PROMPT: Every line with the string "Embedded" in it belongs in your answer, so copy them all from the data.

= = = = =

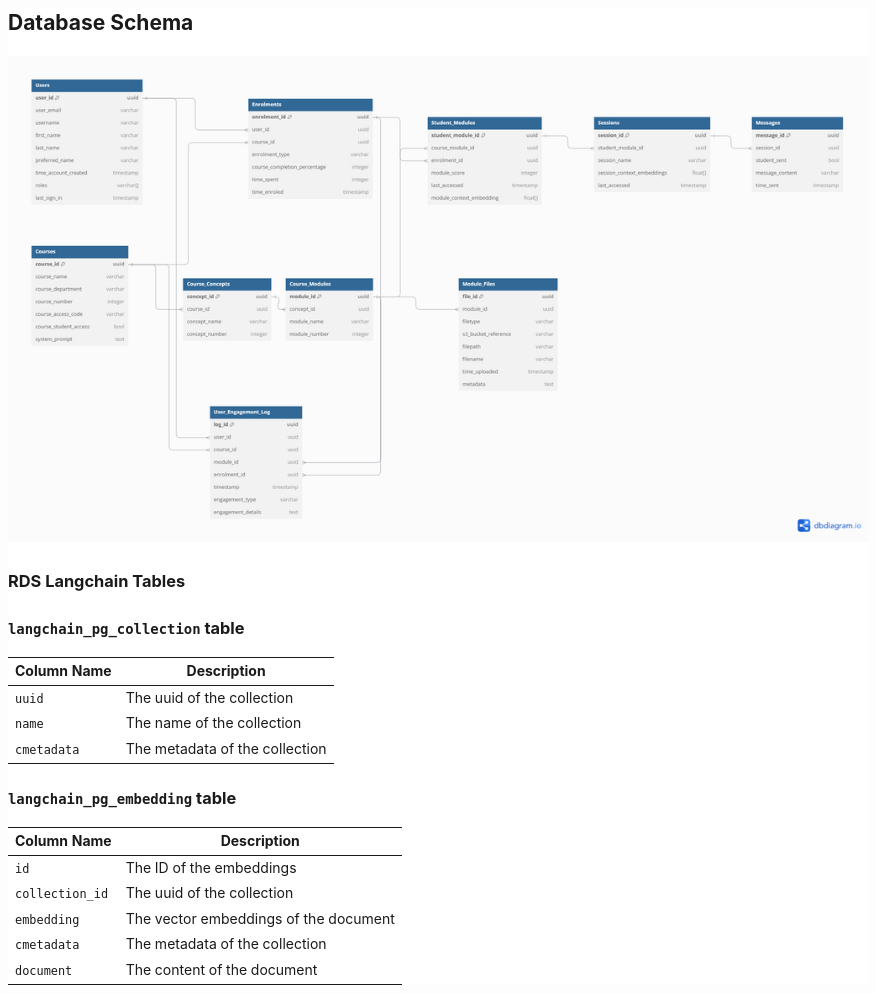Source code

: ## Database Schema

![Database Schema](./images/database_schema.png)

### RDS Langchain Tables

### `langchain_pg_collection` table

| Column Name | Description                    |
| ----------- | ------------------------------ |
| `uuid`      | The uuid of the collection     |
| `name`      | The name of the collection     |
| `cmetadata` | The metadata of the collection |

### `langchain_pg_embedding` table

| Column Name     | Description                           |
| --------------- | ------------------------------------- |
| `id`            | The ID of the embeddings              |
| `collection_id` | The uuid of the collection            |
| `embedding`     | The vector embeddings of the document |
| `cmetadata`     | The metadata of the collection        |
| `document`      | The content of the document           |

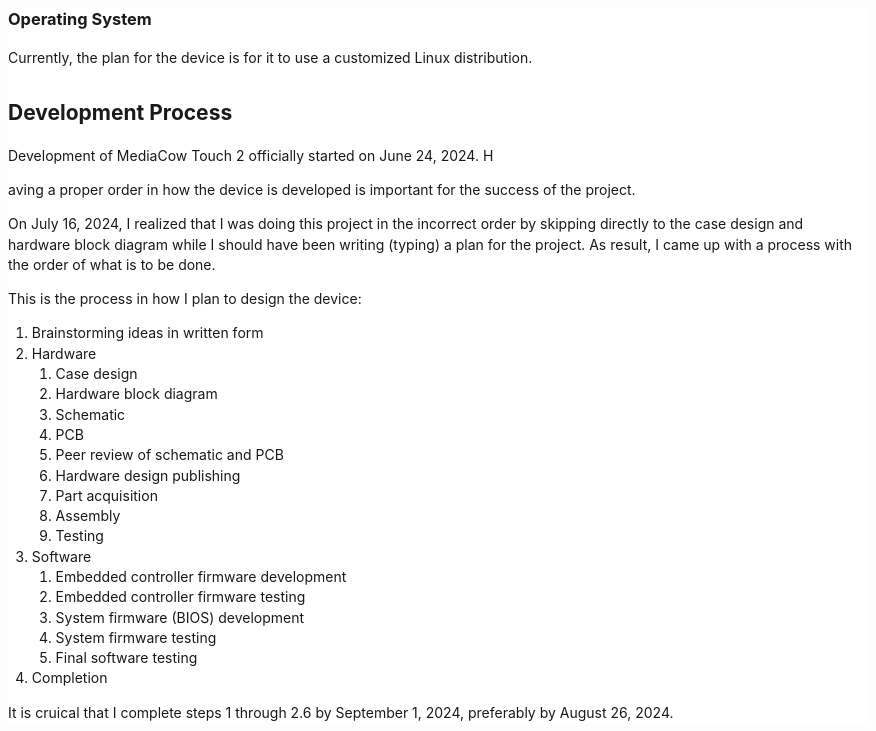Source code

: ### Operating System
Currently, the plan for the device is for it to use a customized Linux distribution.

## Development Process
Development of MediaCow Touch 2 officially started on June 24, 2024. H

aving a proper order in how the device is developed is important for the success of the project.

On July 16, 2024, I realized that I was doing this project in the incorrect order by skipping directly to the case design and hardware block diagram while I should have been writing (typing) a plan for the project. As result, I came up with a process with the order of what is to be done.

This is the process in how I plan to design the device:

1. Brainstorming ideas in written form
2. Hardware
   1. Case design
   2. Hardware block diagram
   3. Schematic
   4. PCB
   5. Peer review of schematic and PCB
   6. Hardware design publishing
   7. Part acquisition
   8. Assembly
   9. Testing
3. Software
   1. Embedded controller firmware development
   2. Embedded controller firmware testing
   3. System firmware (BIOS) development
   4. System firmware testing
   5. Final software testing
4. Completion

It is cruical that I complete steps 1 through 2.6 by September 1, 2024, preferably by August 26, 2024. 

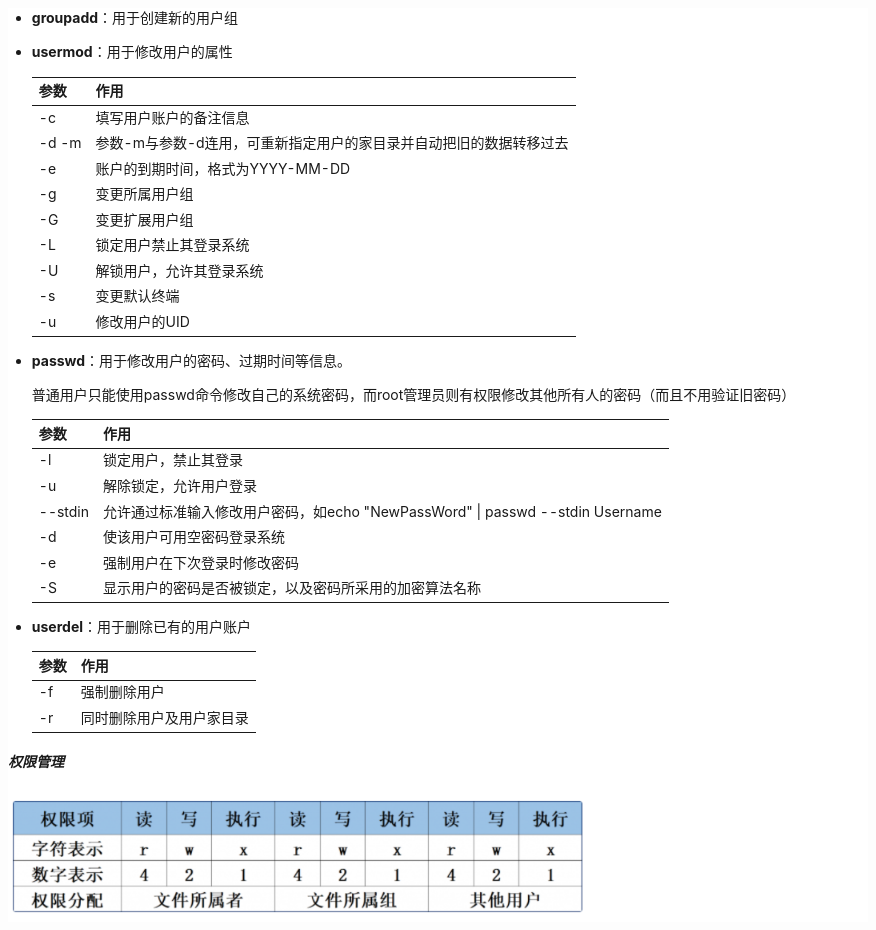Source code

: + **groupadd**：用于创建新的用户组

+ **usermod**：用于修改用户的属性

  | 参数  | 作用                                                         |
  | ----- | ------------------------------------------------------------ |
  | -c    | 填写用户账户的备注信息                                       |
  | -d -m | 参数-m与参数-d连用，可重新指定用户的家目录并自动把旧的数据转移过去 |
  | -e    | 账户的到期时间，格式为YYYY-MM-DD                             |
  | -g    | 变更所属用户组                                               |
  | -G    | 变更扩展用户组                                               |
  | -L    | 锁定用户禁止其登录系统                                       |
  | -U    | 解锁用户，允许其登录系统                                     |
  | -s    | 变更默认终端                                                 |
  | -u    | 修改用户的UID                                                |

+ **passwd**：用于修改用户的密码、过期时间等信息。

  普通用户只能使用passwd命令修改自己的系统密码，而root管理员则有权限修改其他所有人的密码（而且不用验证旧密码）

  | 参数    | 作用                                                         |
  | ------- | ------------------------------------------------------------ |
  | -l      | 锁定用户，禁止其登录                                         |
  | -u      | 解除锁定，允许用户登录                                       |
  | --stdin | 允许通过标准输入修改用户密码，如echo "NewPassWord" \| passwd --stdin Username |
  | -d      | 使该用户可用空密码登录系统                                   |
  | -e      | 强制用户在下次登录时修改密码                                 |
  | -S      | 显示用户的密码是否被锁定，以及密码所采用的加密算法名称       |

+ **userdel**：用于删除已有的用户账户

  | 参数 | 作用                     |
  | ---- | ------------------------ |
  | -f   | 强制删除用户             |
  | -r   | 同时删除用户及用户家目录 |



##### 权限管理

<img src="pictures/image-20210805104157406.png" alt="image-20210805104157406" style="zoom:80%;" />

= = = = =

RESPONSE TO THIS EXERCISE:
   1. Embedded controller firmware development
   2. Embedded controller firmware testing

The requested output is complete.